Tanja Softic is a Professor of Art at the University of Richmond in Virginia. Softic studied at the Academy of Fine Arts of the University of Sarajevo and earned her M.F.A. in Printmaking from Old Dominion University in Norfolk, Virginia in 1992. From 1991-92, she printed at Kathy Caraccio Etching Studio in New York. She works across the media of printmaking, drawing, photography and book arts. She is a recipient of the Pollock-Krasner Grant, National Endowment for the Arts/ Southern Arts Federation Visual Artist Fellowship and Soros Foundation—Open Society Institute Exhibition Support Grant. Her work is included in numerous collections in the United States and abroad, among them New York Public Library, Library of Congress Print Department and New South Wales Gallery of Art in Sydney, Australia. She participated in 12th International Print Triennial in Cracow, Poland and won a First Prize at the 5th Kochi International Triennial Exhibition of Prints, Ino-cho Paper Museum in Kochi, Japan in 2002. She completed print projects at Flying Horse Press, Tamarind Institute and Anderson Ranch’s Patton Print Studio.

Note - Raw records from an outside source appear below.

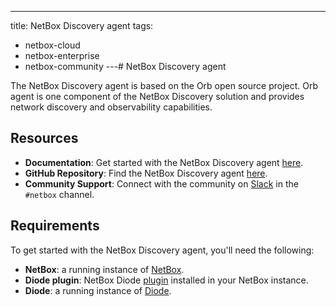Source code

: ---
title: NetBox Discovery agent
tags:
  - netbox-cloud
  - netbox-enterprise
  - netbox-community
---# NetBox Discovery agent

The NetBox Discovery agent is based on the Orb open source project. Orb agent is one component of the NetBox Discovery solution and provides network discovery and observability capabilities.

## Resources
- **Documentation**: Get started with the NetBox Discovery agent [here](get-started.md).
- **GitHub Repository**: Find the NetBox Discovery agent [here](https://github.com/netboxlabs/orb-agent).
- **Community Support**: Connect with the community on [Slack](https://netdev.chat/) in the `#netbox` channel.

## Requirements

To get started with the NetBox Discovery agent, you'll need the following:

- **NetBox**: a running instance of [NetBox](https://github.com/netbox-community/netbox).
- **Diode plugin**: NetBox Diode [plugin](https://github.com/netboxlabs/diode-netbox-plugin) installed in your NetBox instance.
- **Diode**: a running instance of [Diode](https://github.com/netboxlabs/diode/tree/develop/diode-server#readme).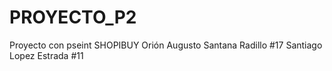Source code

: # PROYECTO_P2
Proyecto con pseint
SHOPIBUY
Orión Augusto Santana Radillo #17
Santiago Lopez Estrada #11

Tanja Softic website: http://tanjasoftic.com/
Koichi Yamamoto, Associate Professor of Art is one of only three artists working in the United States selected for Premio Leonardo Sciascia E’stampes, an international exhibition of intaglio prints that will tour through Italy over the next year. The first stage of the exhibition will take place in Palermo opening January 30th, and will continue to galleries in Florence, Ancona, Venice, and Milan through February 2016. The 29 artists in this exhibition come from France, Australia, Belgium, Poland, China, Holland, Canada, Greece, Japan, Belarus, Italy and the United States. Yamamoto has taught at the University since 2007, and his prints are in the collections of University of Hawaii at Hilo; the Vivian and Gordon Gilkey Graphic Center in the Portland Art Museum; and the University of Alberta Museum and Collection, Edmonton, Canada. Yamamoto earned tenure at Utah State University (2000-2006) and taught at the University of Delaware (2006-2007) before coming to UTK. His work may be viewed at: www.yamamotoprintmaking.com
Beauvais Lyons, a Chancellor’s Professor in the School of Art is one of three artists from an international pool of applicants selected for a $5,000 Artist Award through the St. Louis-based Santo Foundation. The Santo Foundation was established to recognize and assist the careers of individual artists. As the self-appointed Director of the Hokes (sounds like “hoax”) Archives Lyons’ work explores various forms of academic parody. His subjects have included archaeology, folk art, medicine, zoology and various forms of biography. His one-person exhibitions have been presented at over 60 museums and galleries in the United States and abroad with upcoming shows this February at Webster University in St. Louis and Middle Tennessee State University in Murfreesboro. His prints are in numerous public collections including the Smithsonian Museum of American Art, Washington, DC; The Whitney Museum of American Art, New York, NY; and the Philadelphia Museum of Art, Philadelphia. PA. In 2002 he received a Fulbright Fellowship to teach at the Fine Arts Academy in Poznañ, Poland.
Raluca Iancu, an MFA Candidate in Studio Art (Printmaking) is featured in the Emmy award-winning television series Tennessee Crossroads. Iancu, who came to UT from Canada, discusses her work, which addresses car, train, boat and plane crashes as its subject.